#### Exercise
Swap "Rio Grande do Sul" for "Santa Catarina" in the items from the first one through the line with "Toliary-II, Atsimo-Andrefana, Madagascar", both included, and give those lines again with nothing else changed. Leave the pictures out.

#### Exercise input
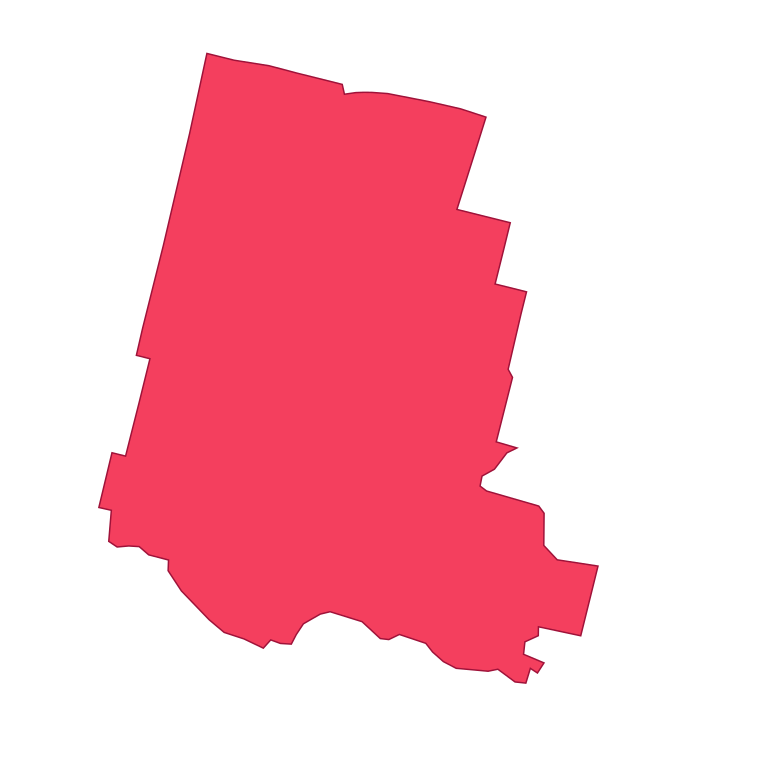 Barão de Cotegipe, Rio Grande do Sul, Brazil (Albers equal-area conic projection), rotated 194°
{"feature_id": "56859067B6517216195009", "entity_name": "Barão de Cotegipe", "entity_type": "district", "adm_level": 2, "iso_a3": "BRA", "parent_name": "Brazil", "parent_adm1": "Rio Grande do Sul", "projection": "albers", "projection_center": [-52.434, -27.571], "detail": "fine", "context": "isolated", "style": "filled", "palette": "rose", "viewbox_px": 768, "rotation_deg": 194, "n_neighbors": 0, "source": "geoboundaries", "source_scale": "gbopen_adm2", "svg_char_len": 1226}
<svg xmlns="http://www.w3.org/2000/svg" viewBox="0 0 768 768"><g transform="rotate(194 384 384)"><path d="M571.0,161.3L550.5,161.1L548.3,150.6L530.5,134.2L496.7,113.0L479.0,104.3L458.2,102.8L437.2,98.5L432.0,108.3L421.7,107.2L411.0,109.2L408.5,119.7L404.2,131.8L397.8,138.0L390.2,145.3L381.2,150.0L347.8,148.1L326.0,136.1L317.5,137.2L308.5,144.7L280.7,142.5L272.0,135.7L259.2,129.0L245.2,125.6L227.2,128.4L213.5,130.5L204.5,134.8L184.8,126.6L174.0,128.1L173.2,143.5L165.2,140.7L161.3,152.1L183.2,155.5L184.9,167.9L173.4,177.1L175.4,185.8L132.2,187.3L132.3,259.1L173.4,255.3L189.9,266.0L197.4,297.3L204.3,303.0L258.6,305.0L266.1,308.2L266.6,318.4L256.2,328.1L248.1,346.9L239.6,354.1L261.1,355.0L260.9,421.5L267.1,428.3L268.0,485.2L268.0,507.9L300.4,507.9L300.4,532.5L300.4,543.6L300.5,571.0L355.5,571.0L351.7,632.3L349.6,667.6L376.0,669.5L407.6,668.9L450.7,666.7L466.2,664.0L473.9,662.2L481.9,659.9L492.5,655.6L497.0,664.6L544.3,664.6L572.4,665.0L607.8,661.9L622.5,661.9L635.8,661.9L633.2,579.8L631.6,465.0L631.7,379.9L631.2,351.9L617.2,351.9L617.1,307.0L617.3,251.5L631.3,251.5L630.8,195.2L618.0,195.5L613.0,164.7L603.5,161.3L592.5,165.1L582.2,167.0L571.0,161.3Z" fill="#f43f5e" stroke="#9f1239" stroke-width="1.5"/></g></svg>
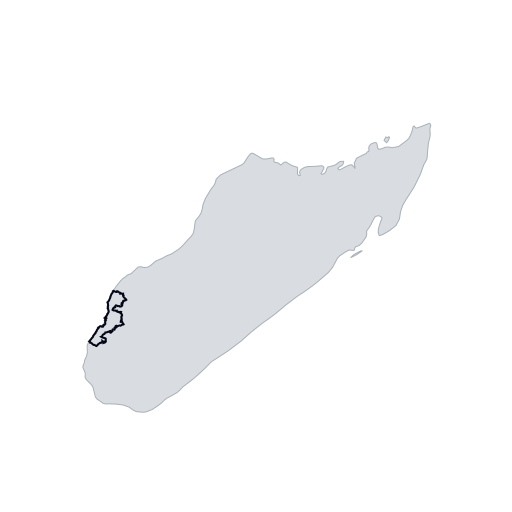 Toliary-II, Atsimo-Andrefana, Madagascar shown in context, rotated 36°
{"feature_id": "10022922B75767771564463", "entity_name": "Toliary-II", "entity_type": "district", "adm_level": 2, "iso_a3": "MDG", "parent_name": "Madagascar", "parent_adm1": "Atsimo-Andrefana", "projection": "natural_earth1", "projection_center": [43.811, -23.281], "detail": "fine", "context": "in_parent", "style": "outline", "palette": "ink", "viewbox_px": 512, "rotation_deg": 36, "n_neighbors": 0, "source": "geoboundaries", "source_scale": "gbopen_adm2", "svg_char_len": 8716}
<svg xmlns="http://www.w3.org/2000/svg" viewBox="0 0 512 512"><g transform="rotate(36 256 256)"><path d="M326.9,57.7L328.1,60.9L329.5,64.0L333.9,71.5L335.8,74.4L337.4,77.5L338.1,83.6L340.9,93.1L343.4,107.5L344.2,122.1L344.9,128.9L346.9,135.2L350.3,141.8L351.3,149.1L349.2,156.7L346.1,163.8L345.3,165.1L343.9,166.9L343.3,166.8L340.9,165.0L339.0,162.0L336.6,154.9L335.7,151.3L334.7,150.8L331.8,151.1L329.7,153.3L329.3,154.7L329.7,158.7L330.4,162.3L330.8,165.9L330.8,170.5L331.6,171.9L332.7,173.1L333.9,176.1L334.0,183.2L333.3,186.8L331.2,189.9L331.3,191.7L332.1,193.4L331.3,194.5L328.6,195.8L327.5,197.0L326.0,200.2L323.6,206.6L323.2,209.9L324.6,219.9L324.2,227.0L321.0,240.6L319.2,247.0L316.7,254.7L312.9,264.9L309.1,277.6L305.8,290.7L303.4,298.6L300.7,306.4L296.9,320.1L293.8,334.1L289.1,349.4L282.6,366.5L281.9,368.7L280.6,377.5L279.1,385.1L277.4,392.6L273.7,405.0L273.3,408.8L272.5,412.5L269.1,420.3L267.6,423.2L266.6,426.3L266.0,430.2L264.9,434.0L262.4,440.9L258.7,446.8L256.2,449.0L250.7,452.2L248.0,452.8L241.9,452.9L235.9,454.7L229.8,458.1L223.8,462.1L221.6,463.9L219.1,465.0L211.2,465.2L208.9,464.4L201.1,457.9L198.1,456.8L192.3,455.9L190.6,455.4L189.0,454.5L186.7,451.1L182.1,448.3L181.0,447.4L180.3,445.4L179.8,443.2L178.6,440.9L177.7,436.3L176.2,433.1L171.9,427.5L171.5,425.7L171.2,419.8L171.3,415.8L170.9,408.4L171.4,404.9L172.8,401.8L172.2,398.4L170.6,394.9L170.0,391.2L168.9,387.8L164.4,381.8L163.3,378.8L162.6,375.8L160.9,366.2L160.7,362.9L161.0,355.8L161.6,352.2L162.7,349.7L162.9,347.8L163.6,346.1L164.7,344.8L165.4,343.3L167.1,334.3L169.2,332.3L172.3,331.1L174.9,328.8L176.3,325.6L177.8,319.1L181.7,312.6L183.2,309.1L186.4,304.0L189.2,296.7L190.1,293.3L190.7,289.8L191.4,282.1L192.0,278.2L191.9,274.5L190.2,270.6L186.4,263.5L186.3,262.2L186.6,256.9L186.2,253.1L184.8,249.3L183.0,245.8L181.2,239.1L180.3,228.1L180.5,224.1L180.0,220.5L178.6,217.2L179.6,211.3L191.2,189.9L191.6,187.4L191.2,180.9L191.4,177.1L191.8,175.7L192.7,174.9L194.7,174.5L204.1,173.6L205.3,172.9L207.7,171.1L210.9,167.6L212.4,166.6L213.7,167.0L214.5,168.5L215.5,169.3L219.3,167.7L220.8,167.7L222.3,167.9L223.0,166.5L223.4,164.5L224.0,163.2L225.0,162.4L229.9,162.0L233.0,161.4L237.1,160.0L237.9,160.3L241.2,165.2L242.2,165.6L243.4,165.8L244.5,164.9L241.9,162.4L241.5,160.9L241.7,159.3L243.1,155.8L245.5,153.1L250.8,149.0L256.2,144.3L257.8,144.0L259.2,144.7L260.2,150.3L260.1,151.2L260.9,151.3L262.0,150.6L262.9,148.4L262.9,146.5L262.2,144.7L261.8,143.2L261.8,141.8L264.6,138.5L266.8,135.4L267.8,131.7L268.7,129.9L271.0,128.0L271.7,128.3L272.2,129.9L272.5,131.5L271.9,133.2L271.1,134.8L270.7,137.0L272.0,137.5L273.3,136.9L275.1,133.0L277.1,129.2L278.3,127.3L279.9,125.9L282.4,126.2L284.9,127.0L280.9,123.1L279.9,117.7L284.8,108.3L284.8,106.3L285.5,105.7L285.8,105.0L283.4,101.8L282.9,100.2L283.2,97.9L284.4,95.8L285.5,94.3L287.1,93.7L288.3,94.5L291.0,97.1L292.8,97.5L294.9,95.0L296.7,91.9L299.4,89.8L302.5,88.4L307.1,83.5L310.2,73.3L310.5,70.3L309.8,66.6L308.8,63.2L307.0,58.9L307.5,57.9L310.0,58.5L310.9,57.9L313.6,54.1L318.2,46.8L319.7,46.8L321.0,48.1L321.5,50.1L322.4,51.6L325.4,55.1L326.9,57.7ZM295.1,86.5L295.1,87.6L291.7,87.2L291.1,83.3L292.8,83.2L293.2,81.6L294.2,81.4L295.3,84.8L295.1,86.5ZM336.5,196.1L333.5,201.8L334.4,197.1L337.8,190.2L338.8,189.7L336.5,196.1Z" fill="#d9dde1" stroke="#a8b0b8" stroke-width="1"/><path d="M172.4,397.2L172.6,397.5L172.6,397.8L172.9,398.4L173.2,398.6L173.5,398.8L173.8,399.2L174.0,399.6L173.9,399.9L174.0,400.3L173.9,400.5L173.7,401.2L173.4,401.9L173.4,401.6L173.2,401.5L173.2,401.1L173.1,401.3L173.1,401.6L173.4,402.0L173.4,402.5L173.6,402.3L173.8,402.8L173.8,403.0L173.6,403.1L173.5,403.3L173.1,403.6L173.0,403.8L172.5,403.8L171.9,403.9L171.2,404.3L171.1,404.5L171.0,405.1L171.0,405.3L170.9,405.6L170.6,406.2L170.8,406.2L171.0,406.5L170.8,406.9L170.9,407.4L170.8,407.6L170.7,407.7L170.7,407.8L170.9,408.2L170.8,408.6L170.8,408.8L170.7,408.6L170.8,409.2L170.8,409.5L171.0,409.9L171.0,410.1L171.3,410.6L171.3,410.8L171.2,411.0L171.0,411.4L171.1,411.6L171.3,412.0L171.6,413.1L171.5,413.5L171.4,413.7L171.2,413.7L171.2,413.8L171.3,414.7L171.2,415.3L171.4,416.0L171.2,416.4L171.5,417.2L171.7,417.7L171.6,417.9L171.4,419.4L171.5,420.0L171.4,420.9L171.3,421.1L171.4,422.0L171.3,422.4L171.4,422.8L171.3,423.1L171.8,423.1L172.5,423.1L172.6,423.4L172.8,423.4L172.9,423.6L173.2,423.5L173.6,423.3L174.7,423.1L175.2,423.4L176.3,423.4L176.6,423.3L176.9,423.4L177.3,423.0L177.4,422.9L177.9,422.9L178.1,422.8L178.6,422.8L179.5,422.8L180.0,422.5L180.0,422.4L179.9,422.0L180.0,421.3L180.2,421.0L180.2,420.8L180.1,420.5L180.2,420.3L180.2,420.0L180.5,419.1L180.7,418.7L180.8,418.3L180.8,418.1L181.2,417.8L181.5,417.5L181.5,417.2L181.8,417.1L182.0,416.6L182.0,416.1L182.3,415.8L181.6,415.0L181.8,415.0L182.7,415.0L182.9,415.2L183.5,415.9L183.6,415.6L183.3,415.3L183.4,414.8L183.6,414.5L184.0,415.6L184.5,415.1L184.7,414.4L184.8,413.9L184.8,413.5L184.7,413.2L184.1,412.8L184.0,412.6L183.7,412.3L183.3,411.4L182.8,411.1L181.4,411.5L180.4,412.0L179.7,412.0L179.0,412.3L178.3,412.4L178.2,412.4L178.5,411.9L178.6,411.4L178.6,411.2L178.4,410.3L178.5,409.3L178.7,408.9L179.0,408.5L179.0,408.1L179.2,407.9L179.2,407.6L179.2,407.4L179.1,407.1L179.1,406.9L178.7,406.8L178.6,406.7L178.4,406.8L178.7,406.6L179.1,406.4L179.4,406.1L180.2,405.5L180.4,405.0L180.8,404.3L181.0,404.1L181.3,404.0L181.5,403.5L181.8,402.7L182.0,402.5L182.2,402.9L182.1,403.3L182.2,403.5L182.3,403.5L182.5,403.3L182.7,403.1L183.1,403.5L183.3,403.6L183.7,403.2L183.6,402.8L183.7,402.3L183.8,402.0L184.0,401.7L184.1,401.2L183.7,401.0L183.5,400.8L183.3,400.2L183.2,399.7L183.4,399.4L183.5,399.3L184.6,398.9L184.8,398.8L184.8,398.6L184.7,398.2L184.4,397.5L184.0,397.4L183.8,397.2L184.8,396.2L184.9,395.9L185.0,395.8L185.0,395.5L185.0,395.4L184.3,396.0L184.1,396.1L183.9,396.0L183.6,395.2L184.1,394.4L185.2,394.4L185.3,394.0L185.8,393.4L185.9,393.1L186.3,392.5L186.8,392.2L187.2,392.1L187.4,392.0L187.6,391.6L187.9,390.4L188.3,390.1L188.6,389.9L188.9,389.5L189.1,389.1L188.8,388.9L187.7,388.7L187.4,388.5L187.2,388.4L186.7,388.1L186.4,387.9L185.7,388.4L184.9,389.1L184.7,389.2L185.4,388.2L185.6,388.1L185.3,387.8L185.1,387.8L184.9,388.1L184.7,387.7L185.2,387.5L185.2,387.2L184.9,386.9L184.9,386.6L184.6,386.5L184.4,386.2L184.1,385.5L183.8,385.3L183.6,385.4L183.4,385.2L183.2,384.6L182.8,384.4L182.8,383.8L182.6,383.5L182.7,383.1L182.6,382.7L182.3,382.5L182.0,382.4L181.6,382.0L181.0,381.7L180.8,381.7L180.4,381.5L180.0,382.0L179.7,381.9L179.7,381.0L179.4,380.9L179.4,380.7L179.2,380.8L177.5,382.4L177.2,382.4L177.1,382.2L176.7,382.2L176.1,382.6L175.8,382.3L175.5,382.0L175.4,382.1L175.2,382.4L175.0,382.7L174.2,382.8L173.2,383.6L172.8,383.7L172.6,383.6L172.1,383.9L171.6,383.9L171.6,383.6L171.4,383.3L171.2,382.5L171.3,381.5L171.3,381.3L171.6,381.1L171.7,380.6L171.9,380.4L172.1,380.5L172.2,380.3L171.9,380.1L171.7,379.9L171.6,379.2L171.6,378.4L171.9,378.2L172.2,378.2L172.4,378.0L172.8,378.0L173.0,377.8L173.5,377.8L173.8,377.5L174.6,377.2L174.9,376.8L175.4,376.7L175.8,376.9L176.4,376.4L176.5,376.1L176.7,375.8L176.9,374.8L176.6,374.7L176.0,374.4L175.6,374.2L175.7,373.9L176.0,373.6L176.1,373.2L175.5,373.1L175.4,373.2L175.3,373.3L175.0,373.1L175.1,372.6L175.4,372.4L175.4,372.1L175.5,371.5L175.5,371.3L175.3,371.1L175.4,370.7L175.0,370.5L175.0,370.3L175.5,369.5L176.0,369.2L176.3,368.9L176.5,368.6L176.4,368.3L176.6,368.1L176.5,367.9L176.7,367.6L176.2,367.4L174.4,367.2L174.1,367.2L172.5,366.8L171.8,366.3L171.9,365.6L171.2,365.5L170.6,364.6L170.1,365.1L169.4,365.5L168.9,365.9L168.3,366.3L167.9,365.5L167.0,365.9L166.4,365.9L165.4,365.8L164.9,365.9L164.5,366.0L164.2,366.3L164.5,366.9L164.3,367.1L163.9,367.4L163.1,367.6L161.9,367.8L161.1,367.9L161.0,368.1L161.2,368.9L161.1,369.0L161.5,369.5L161.4,370.2L161.5,370.5L161.5,371.2L161.5,371.4L161.4,371.5L161.5,371.8L161.5,372.2L161.6,372.5L161.8,373.2L162.0,374.2L162.3,374.6L162.4,374.9L162.3,375.0L162.6,375.6L162.8,376.3L162.9,377.1L163.1,377.6L163.2,378.3L163.1,378.5L163.3,379.4L163.0,380.5L163.0,380.8L163.2,381.0L164.2,381.5L164.8,382.3L165.5,382.9L165.7,383.5L165.8,383.7L165.7,383.9L166.1,384.3L166.2,384.6L166.6,384.8L166.7,385.4L166.8,385.6L167.1,385.6L167.5,385.7L167.6,385.8L167.8,386.0L168.0,386.3L168.8,386.8L169.5,387.5L169.9,388.6L169.9,389.2L169.8,389.4L170.0,390.1L169.8,390.3L169.9,390.5L170.1,391.0L170.1,391.4L170.3,391.8L170.1,392.3L170.1,392.7L170.2,392.9L170.3,393.0L170.4,393.3L170.5,393.3L170.6,393.6L170.6,394.1L170.5,394.3L170.5,394.1L170.4,394.0L170.4,393.9L170.3,393.6L170.3,393.2L170.1,393.6L170.1,394.8L170.0,395.1L170.5,395.1L171.0,394.7L171.3,394.6L171.2,395.0L171.3,395.6L171.5,395.5L171.7,395.8L171.9,395.9L171.9,396.0L172.0,396.0L172.0,396.3L171.9,396.5L172.2,396.5L172.1,396.9L172.2,397.0L172.4,397.2Z" fill="none" stroke="#020617" stroke-width="2"/></g></svg>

#### Task solution
 Barão de Cotegipe, Santa Catarina, Brazil (Albers equal-area conic projection), rotated 194°
{"feature_id": "56859067B6517216195009", "entity_name": "Barão de Cotegipe", "entity_type": "district", "adm_level": 2, "iso_a3": "BRA", "parent_name": "Brazil", "parent_adm1": "Santa Catarina", "projection": "albers", "projection_center": [-52.434, -27.571], "detail": "fine", "context": "isolated", "style": "filled", "palette": "rose", "viewbox_px": 768, "rotation_deg": 194, "n_neighbors": 0, "source": "geoboundaries", "source_scale": "gbopen_adm2", "svg_char_len": 1226}
<svg xmlns="http://www.w3.org/2000/svg" viewBox="0 0 768 768"><g transform="rotate(194 384 384)"><path d="M571.0,161.3L550.5,161.1L548.3,150.6L530.5,134.2L496.7,113.0L479.0,104.3L458.2,102.8L437.2,98.5L432.0,108.3L421.7,107.2L411.0,109.2L408.5,119.7L404.2,131.8L397.8,138.0L390.2,145.3L381.2,150.0L347.8,148.1L326.0,136.1L317.5,137.2L308.5,144.7L280.7,142.5L272.0,135.7L259.2,129.0L245.2,125.6L227.2,128.4L213.5,130.5L204.5,134.8L184.8,126.6L174.0,128.1L173.2,143.5L165.2,140.7L161.3,152.1L183.2,155.5L184.9,167.9L173.4,177.1L175.4,185.8L132.2,187.3L132.3,259.1L173.4,255.3L189.9,266.0L197.4,297.3L204.3,303.0L258.6,305.0L266.1,308.2L266.6,318.4L256.2,328.1L248.1,346.9L239.6,354.1L261.1,355.0L260.9,421.5L267.1,428.3L268.0,485.2L268.0,507.9L300.4,507.9L300.4,532.5L300.4,543.6L300.5,571.0L355.5,571.0L351.7,632.3L349.6,667.6L376.0,669.5L407.6,668.9L450.7,666.7L466.2,664.0L473.9,662.2L481.9,659.9L492.5,655.6L497.0,664.6L544.3,664.6L572.4,665.0L607.8,661.9L622.5,661.9L635.8,661.9L633.2,579.8L631.6,465.0L631.7,379.9L631.2,351.9L617.2,351.9L617.1,307.0L617.3,251.5L631.3,251.5L630.8,195.2L618.0,195.5L613.0,164.7L603.5,161.3L592.5,165.1L582.2,167.0L571.0,161.3Z" fill="#f43f5e" stroke="#9f1239" stroke-width="1.5"/></g></svg>
 Toliary-II, Atsimo-Andrefana, Madagascar shown in context, rotated 36°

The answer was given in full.